Sam is a know-it-all teenager who dreams of the celebrity and big wage packets of professional football as he kicks a ball around the local park and boasts that he has been signed up by the Chelsea Academy. Billy - a broken-down, smelly heap of a man who sits in the park with a beer in his hand - has actually played for Chelsea: in the 1939 season he was the sensational teenage striker known as Billy the Kid. But the war brought an end to his hopes of fame and glory, and now all Billy has is his memories and the possibility of teaching Sam a thing or two, if only the lad would listen.
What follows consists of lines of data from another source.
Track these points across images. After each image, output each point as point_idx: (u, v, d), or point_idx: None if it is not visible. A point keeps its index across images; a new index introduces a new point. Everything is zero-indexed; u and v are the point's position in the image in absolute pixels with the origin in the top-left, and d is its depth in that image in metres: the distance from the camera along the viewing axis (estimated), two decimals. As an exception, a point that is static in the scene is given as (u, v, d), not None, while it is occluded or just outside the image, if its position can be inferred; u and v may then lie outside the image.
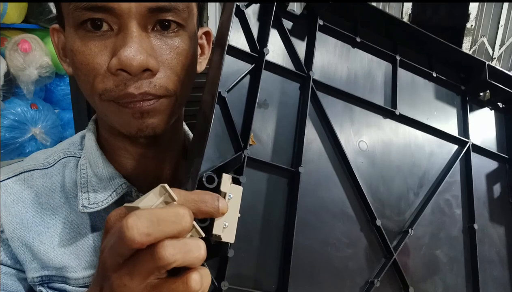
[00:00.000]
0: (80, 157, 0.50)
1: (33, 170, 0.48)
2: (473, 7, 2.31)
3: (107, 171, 0.47)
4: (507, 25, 2.30)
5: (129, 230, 0.24)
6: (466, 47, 2.36)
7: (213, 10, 2.73)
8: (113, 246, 0.26)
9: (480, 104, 0.60)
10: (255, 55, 0.42)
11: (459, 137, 0.56)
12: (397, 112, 0.51)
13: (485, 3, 2.31)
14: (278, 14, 0.44)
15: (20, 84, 2.07)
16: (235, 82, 0.40)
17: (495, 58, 2.34)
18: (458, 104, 0.58)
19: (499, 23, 2.29)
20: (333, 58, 0.48)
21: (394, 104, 0.51)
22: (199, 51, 0.49)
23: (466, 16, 2.33)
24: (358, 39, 0.49)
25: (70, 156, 0.50)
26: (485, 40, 2.34)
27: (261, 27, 0.43)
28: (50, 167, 0.49)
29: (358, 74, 0.49)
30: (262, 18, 0.43)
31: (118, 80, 0.39)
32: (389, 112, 0.51)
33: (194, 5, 0.43)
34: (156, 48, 0.40)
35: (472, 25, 2.33)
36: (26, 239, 0.45)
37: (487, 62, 0.55)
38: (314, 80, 0.45)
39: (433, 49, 0.55)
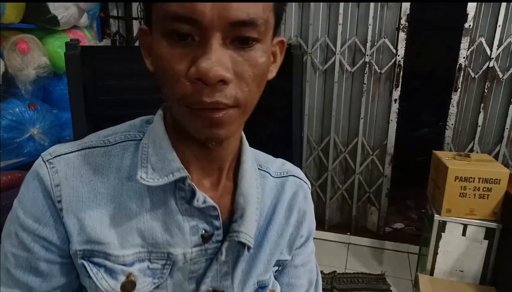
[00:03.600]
0: (140, 139, 0.53)
1: (94, 147, 0.52)
2: (471, 7, 2.31)
3: (169, 154, 0.50)
4: (505, 25, 2.31)
5: None
6: (464, 47, 2.37)
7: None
8: None
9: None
10: None
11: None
12: None
13: (483, 3, 2.32)
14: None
15: (18, 84, 2.07)
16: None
17: (493, 58, 2.35)
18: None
19: (497, 23, 2.30)
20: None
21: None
22: (271, 59, 0.51)
23: (464, 16, 2.33)
24: None
25: (131, 140, 0.53)
26: (483, 40, 2.35)
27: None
28: (110, 145, 0.52)
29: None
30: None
31: (194, 87, 0.42)
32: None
33: (272, 17, 0.45)
34: (232, 61, 0.43)
35: (470, 25, 2.34)
36: (78, 213, 0.49)
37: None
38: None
39: None
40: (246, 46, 0.43)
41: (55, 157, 0.50)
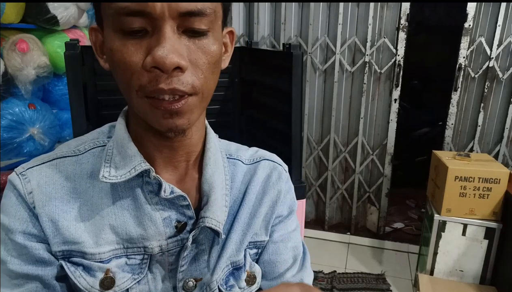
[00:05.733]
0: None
1: (65, 157, 0.54)
2: (471, 7, 2.31)
3: (130, 150, 0.52)
4: (505, 25, 2.31)
5: None
6: (464, 47, 2.37)
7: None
8: None
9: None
10: None
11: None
12: None
13: (483, 3, 2.31)
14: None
15: (18, 84, 2.07)
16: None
17: (492, 58, 2.35)
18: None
19: (496, 23, 2.30)
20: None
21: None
22: (223, 49, 0.53)
23: (464, 16, 2.33)
24: None
25: (99, 146, 0.55)
26: (483, 40, 2.35)
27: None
28: (81, 154, 0.55)
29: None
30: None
31: (151, 76, 0.44)
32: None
33: (219, 7, 0.48)
34: (186, 49, 0.45)
35: (470, 25, 2.34)
36: (52, 215, 0.51)
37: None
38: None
39: None
40: (198, 35, 0.45)
41: (27, 169, 0.53)
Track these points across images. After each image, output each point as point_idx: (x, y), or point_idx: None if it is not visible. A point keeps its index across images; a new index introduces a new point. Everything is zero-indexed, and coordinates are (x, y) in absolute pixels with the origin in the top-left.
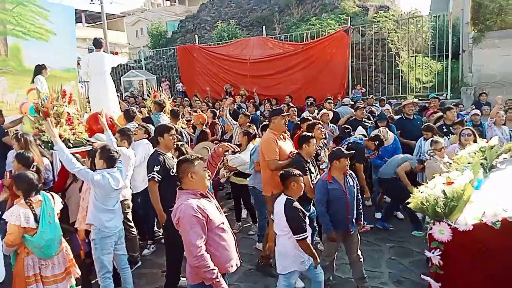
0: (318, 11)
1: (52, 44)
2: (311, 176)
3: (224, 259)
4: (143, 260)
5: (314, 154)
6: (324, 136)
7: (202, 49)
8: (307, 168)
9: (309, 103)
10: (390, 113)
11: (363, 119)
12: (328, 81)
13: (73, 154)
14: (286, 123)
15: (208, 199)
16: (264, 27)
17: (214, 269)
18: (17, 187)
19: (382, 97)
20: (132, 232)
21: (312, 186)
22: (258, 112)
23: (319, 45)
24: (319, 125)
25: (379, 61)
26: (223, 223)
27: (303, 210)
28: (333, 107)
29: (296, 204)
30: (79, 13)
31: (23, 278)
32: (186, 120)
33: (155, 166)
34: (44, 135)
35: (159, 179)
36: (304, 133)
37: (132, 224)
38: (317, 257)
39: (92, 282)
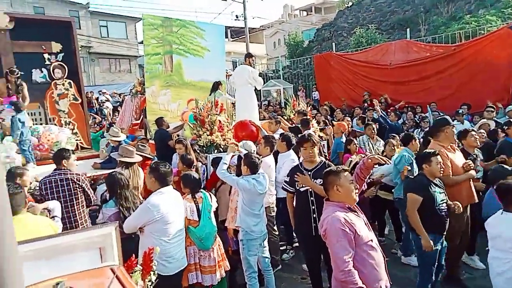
0: (473, 8)
1: (206, 59)
2: (436, 201)
3: (372, 278)
4: (282, 264)
5: (439, 175)
6: (477, 145)
7: (339, 57)
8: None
9: (459, 111)
10: None
11: None
12: (487, 85)
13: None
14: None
15: (356, 213)
16: (408, 29)
17: (363, 287)
18: (185, 185)
19: None
20: (275, 236)
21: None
22: (400, 121)
23: (476, 45)
24: (473, 132)
25: None
26: (371, 240)
27: None
28: (495, 116)
29: None
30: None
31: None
32: (320, 128)
33: (286, 177)
34: (200, 140)
35: (292, 190)
36: (425, 151)
37: (275, 228)
38: None
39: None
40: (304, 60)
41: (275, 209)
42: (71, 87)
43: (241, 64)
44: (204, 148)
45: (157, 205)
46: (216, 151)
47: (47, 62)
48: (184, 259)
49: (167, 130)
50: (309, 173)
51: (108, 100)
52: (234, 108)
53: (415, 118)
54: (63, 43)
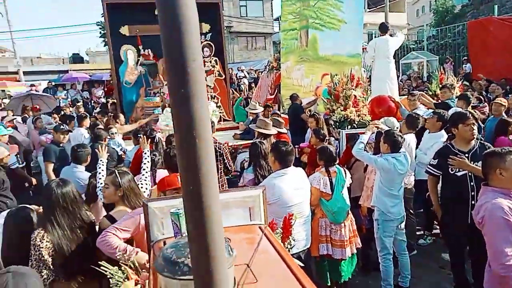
0: None
1: (342, 32)
2: None
3: None
4: (418, 249)
5: None
6: None
7: (503, 22)
8: None
9: None
10: None
11: None
12: None
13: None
14: None
15: None
16: None
17: None
18: (320, 158)
19: None
20: (412, 219)
21: None
22: None
23: None
24: None
25: None
26: None
27: None
28: None
29: None
30: None
31: (317, 235)
32: (472, 106)
33: (432, 160)
34: (334, 115)
35: (438, 174)
36: None
37: (412, 211)
38: None
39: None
40: (454, 28)
41: (413, 190)
42: (216, 64)
43: (379, 36)
44: (338, 124)
45: (277, 187)
46: (350, 126)
47: None
48: (307, 239)
49: (301, 104)
50: (466, 155)
51: (245, 77)
52: (369, 83)
53: None
54: (211, 24)
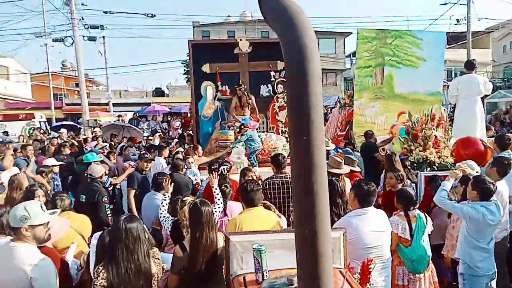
0: None
1: (420, 70)
2: None
3: None
4: None
5: None
6: None
7: None
8: None
9: None
10: None
11: None
12: None
13: None
14: None
15: None
16: None
17: None
18: (398, 201)
19: None
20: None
21: None
22: None
23: None
24: None
25: None
26: None
27: None
28: None
29: None
30: None
31: (394, 284)
32: None
33: None
34: (411, 155)
35: None
36: None
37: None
38: None
39: None
40: None
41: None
42: None
43: (465, 73)
44: (415, 165)
45: (355, 226)
46: (429, 168)
47: (272, 79)
48: (388, 286)
49: (375, 143)
50: None
51: None
52: (451, 122)
53: None
54: None
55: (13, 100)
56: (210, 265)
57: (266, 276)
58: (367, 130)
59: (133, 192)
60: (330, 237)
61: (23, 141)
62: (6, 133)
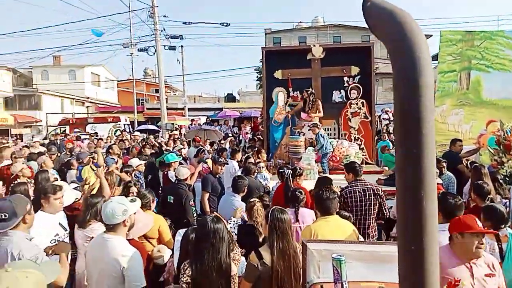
0: None
1: None
2: None
3: None
4: None
5: None
6: None
7: None
8: None
9: None
10: None
11: None
12: None
13: None
14: None
15: None
16: None
17: None
18: (487, 218)
19: None
20: None
21: None
22: None
23: None
24: None
25: None
26: None
27: None
28: None
29: None
30: None
31: None
32: None
33: None
34: (503, 168)
35: None
36: None
37: None
38: None
39: None
40: None
41: None
42: (363, 106)
43: None
44: (507, 179)
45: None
46: None
47: (345, 84)
48: None
49: (459, 153)
50: None
51: (389, 119)
52: None
53: None
54: (360, 66)
55: (102, 104)
56: (289, 275)
57: (346, 287)
58: (454, 138)
59: (207, 195)
60: (437, 256)
61: (110, 142)
62: (96, 134)
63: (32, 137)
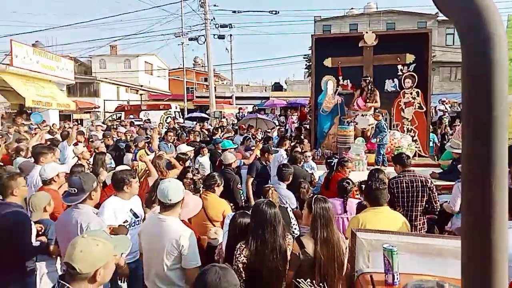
0: None
1: None
2: None
3: None
4: None
5: None
6: None
7: None
8: None
9: None
10: None
11: None
12: None
13: None
14: None
15: None
16: None
17: None
18: None
19: None
20: None
21: None
22: None
23: None
24: None
25: None
26: None
27: None
28: None
29: None
30: None
31: None
32: None
33: None
34: None
35: None
36: None
37: None
38: None
39: None
40: None
41: None
42: (418, 96)
43: None
44: None
45: None
46: None
47: (399, 73)
48: None
49: None
50: None
51: (445, 110)
52: None
53: None
54: (416, 54)
55: (154, 92)
56: (331, 263)
57: (397, 278)
58: None
59: (251, 179)
60: (506, 252)
61: (162, 128)
62: (149, 120)
63: (92, 122)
Tony Graham takes liberties with Michael Morpurgo's children's novel, but scores with a 90-minute show that wears its football lightly. The young audience members get the chance to take some goal kicks before the show begins, but while the piece captures all the thrill of a big match day, this is as much a tale of lives shaped by war and the merciless march of history as it is about football. It skips lightly from the famous Christmas Eve match between German and English soldiers in no man's land, through the second world war and the liberation of Belsen, to the present day.
This is a softly spoken play that doesn't thump its messages home, more reflective than rowdy as past and present, young and old rub together and create friction. It boasts two wonderfully fresh performances from Sam Donovan as the youngster and Dudley Sutton as the grumpy old codger whose ears still ring with the roar of the crowd.